To install grit in children, do you advocate forcing them to go through a Marine Corps style boot camp even as young as five?
When I graduated from high school, I had no intention to go to college. Even the “grit” the Marine Corps literally beat into me in boot camp wasn’t enough the change my mind.
Then I ended up in Vietnam where that “grit” (lessons from snipers, friendly fire, napalm, rockets, and grenades) increased to the point where I decided to go to college on the GI Bill … if I survived.
To instill “grit” in children, do you advocate sending them to a war zone where they will be shot at?
After an honorable discharge from the Marine Corps, I went to college and earned a BA in journalism, a teaching credential through a full time, year-long urban residency, and an MFA with a focus on writing.

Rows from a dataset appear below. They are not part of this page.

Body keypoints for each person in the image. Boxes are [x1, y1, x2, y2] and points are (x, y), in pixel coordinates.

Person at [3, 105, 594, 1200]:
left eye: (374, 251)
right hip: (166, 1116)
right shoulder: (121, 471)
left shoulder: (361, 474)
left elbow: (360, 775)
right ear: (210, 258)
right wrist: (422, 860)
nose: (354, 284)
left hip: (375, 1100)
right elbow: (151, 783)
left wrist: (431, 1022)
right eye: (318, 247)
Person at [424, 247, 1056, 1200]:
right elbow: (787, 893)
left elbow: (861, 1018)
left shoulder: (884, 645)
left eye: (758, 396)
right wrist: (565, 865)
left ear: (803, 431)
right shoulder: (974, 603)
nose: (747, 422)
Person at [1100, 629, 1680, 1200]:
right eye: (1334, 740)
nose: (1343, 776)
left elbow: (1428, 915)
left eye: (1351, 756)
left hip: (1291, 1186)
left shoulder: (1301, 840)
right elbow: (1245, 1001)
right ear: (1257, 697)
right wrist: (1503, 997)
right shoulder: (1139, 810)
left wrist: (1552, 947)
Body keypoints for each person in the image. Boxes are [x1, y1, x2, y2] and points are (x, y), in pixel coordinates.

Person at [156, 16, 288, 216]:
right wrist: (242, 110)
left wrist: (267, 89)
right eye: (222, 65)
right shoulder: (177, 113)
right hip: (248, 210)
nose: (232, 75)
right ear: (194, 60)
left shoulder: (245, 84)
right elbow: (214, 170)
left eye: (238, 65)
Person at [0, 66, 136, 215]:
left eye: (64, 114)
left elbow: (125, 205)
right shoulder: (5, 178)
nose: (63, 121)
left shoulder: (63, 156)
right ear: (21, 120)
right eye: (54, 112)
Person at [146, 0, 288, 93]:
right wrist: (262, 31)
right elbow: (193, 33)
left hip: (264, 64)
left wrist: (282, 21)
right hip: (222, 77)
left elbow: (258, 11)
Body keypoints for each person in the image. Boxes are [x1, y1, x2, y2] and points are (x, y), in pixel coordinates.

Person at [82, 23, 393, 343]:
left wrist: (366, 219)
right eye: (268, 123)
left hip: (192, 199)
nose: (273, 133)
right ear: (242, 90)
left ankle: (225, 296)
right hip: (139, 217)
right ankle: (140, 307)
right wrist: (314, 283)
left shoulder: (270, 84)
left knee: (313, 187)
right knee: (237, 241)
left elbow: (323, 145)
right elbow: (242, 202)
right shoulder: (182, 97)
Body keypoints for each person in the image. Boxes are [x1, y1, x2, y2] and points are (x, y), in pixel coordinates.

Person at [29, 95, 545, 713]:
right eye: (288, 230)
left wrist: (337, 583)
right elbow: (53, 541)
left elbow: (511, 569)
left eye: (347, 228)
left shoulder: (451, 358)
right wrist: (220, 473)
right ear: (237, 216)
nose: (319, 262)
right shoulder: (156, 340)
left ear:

In total, I spend about nine years attending several colleges full time and part-time.
As a public school teacher (1975 – 2005), I taught in public schools with child poverty rates starting at 70 percent. The high school where I taught for the last sixteen years of the thirty I was a public school teacher was 70 percent Latino/Hispanic, 8-percent African American, 8 percent Asian American, 8-percent White American and the rest was designated other.
It is too easy to throw out a few terms like “grit” instead of doing what needs to be done starting with proven methods and programs that deal with poverty so children do not have to grow up in that kind of crippling dysfunction environment.
I had an older brother that did not follow my “gritty” path. He never learned to read. He worked in jobs all his life that were labor-intensive and paid poorly. He died decades sooner than he should have a broken man. He never escaped poverty and his seven children are still stuck there. Grit will not save them.